WHO classifies neonatal hypothermia as mild (36.0–36.4°C), moderate (32.0–35.9°C), and severe (<32°C).
Newborns lose heat rapidly due to large surface area-to-weight ratio, minimal subcutaneous fat, inability to shiver effectively, and reliance on brown fat metabolism for heat production.
Major causes include cold delivery environments, delayed drying and wrapping, prematurity, low birth weight, neonatal sepsis, birth asphyxia, and inadequate warming during transport.
Signs include cold skin, lethargy, poor feeding, tachypnea, bradycardia, apnea, metabolic acidosis, hypoglycemia, and increased risk of sepsis.
Neonatal hypoglycemia refers to low blood glucose levels in newborns, commonly defined as <45 mg/dL after 24 hours of life, which can cause neuroglycopenia and seizures if untreated.
High-risk groups include infants of diabetic mothers, preterm babies, small for gestational age infants, large for gestational age infants, babies with sepsis, hypothermia, or birth asphyxia.
Symptoms include jitteriness, tremors, poor feeding, lethargy, apnea, hypotonia, cyanosis, and seizures in severe or prolonged cases.
Hypothermia increases glucose consumption due to cold stress, leading to hypoglycemia. Hypoglycemia causes CNS depression, reducing thermoregulation and worsening hypothermia.

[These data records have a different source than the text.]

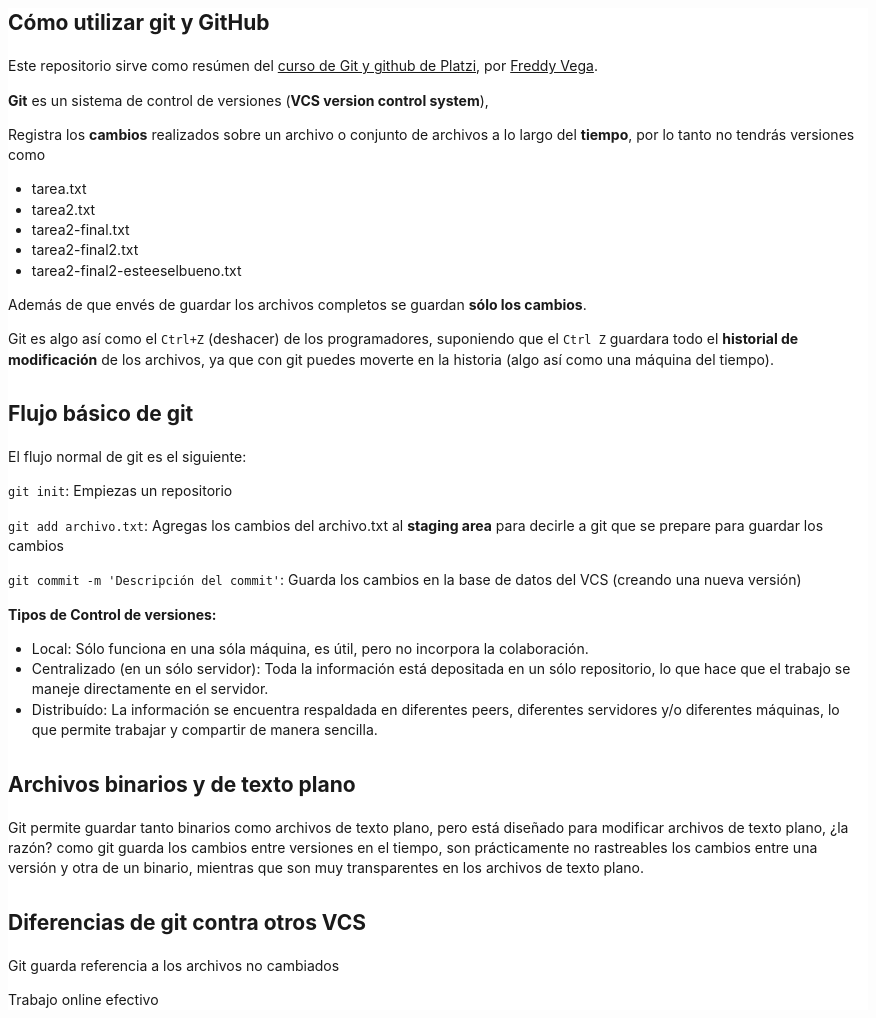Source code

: ## Cómo utilizar git y GitHub

Este repositorio sirve como resúmen del [curso de Git y github de Platzi](https://platzi.com/github), por [Freddy Vega](https://github.com/freddier/hyperblog).

**Git** es un sistema de control de versiones (**VCS version control system**), 

Registra los **cambios** realizados sobre un archivo o conjunto de archivos a lo largo del **tiempo**, por lo tanto no tendrás versiones como 

* tarea.txt
* tarea2.txt
* tarea2-final.txt 
* tarea2-final2.txt 
* tarea2-final2-esteeselbueno.txt 

Además de que envés de guardar los archivos completos se guardan **sólo los cambios**.

Git es algo así como el `Ctrl+Z` (deshacer) de los programadores, suponiendo que el `Ctrl Z` guardara todo el **historial de modificación** de los archivos, ya que con git puedes moverte en la historia (algo así como una máquina del tiempo).

## Flujo básico de git

El flujo normal de git es el siguiente:

`git init`: Empiezas un repositorio

`git add archivo.txt`: Agregas los cambios del archivo.txt al **staging area** para decirle a git que se prepare para guardar los cambios

`git commit -m 'Descripción del commit'`: Guarda los cambios en la base de datos del VCS (creando una nueva versión)

**Tipos de Control de versiones:**

* Local: Sólo funciona en una sóla máquina, es útil, pero no incorpora la colaboración.
* Centralizado (en un sólo servidor): Toda la información está depositada en un sólo repositorio, lo que hace que el trabajo se maneje directamente en el servidor. 
* Distribuído: La información se encuentra respaldada en diferentes peers, diferentes servidores y/o diferentes máquinas, lo que permite trabajar y compartir de manera sencilla.

## Archivos binarios y de texto plano

Git permite guardar tanto binarios como archivos de texto plano, pero está diseñado para modificar archivos de texto plano, ¿la razón? como git guarda los cambios entre versiones en el tiempo, son prácticamente no rastreables los cambios entre una versión y otra de un binario, mientras que son muy transparentes en los archivos de texto plano.

## Diferencias de git contra otros VCS

Git guarda referencia a los archivos no cambiados

Trabajo online efectivo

Symptomatic or severe hypoglycemia is treated immediately with 10% dextrose bolus 2 mL/kg IV, followed by continuous glucose infusion with close monitoring.
Management includes immediate drying, skin-to-skin warming for mild cases, radiant warmer or incubator care for moderate cases, controlled rewarming in NICU for severe cases, and treating underlying causes like sepsis.
Untreated hypothermia can cause hypoglycemia, metabolic acidosis, respiratory failure, persistent pulmonary hypertension, shock, and increased neonatal mortality.
Untreated hypoglycemia can lead to seizures, permanent brain injury, developmental delay, cerebral palsy, and increased risk of death.
Key investigations include plasma glucose confirmation, insulin levels, ketones, cortisol, growth hormone, metabolic screening, and evaluation for congenital hyperinsulinism or endocrine disorders.
Prevention includes maintaining the warm chain at birth, early drying and wrapping, kangaroo mother care, early breastfeeding, screening high-risk newborns, and ensuring proper NICU thermal support.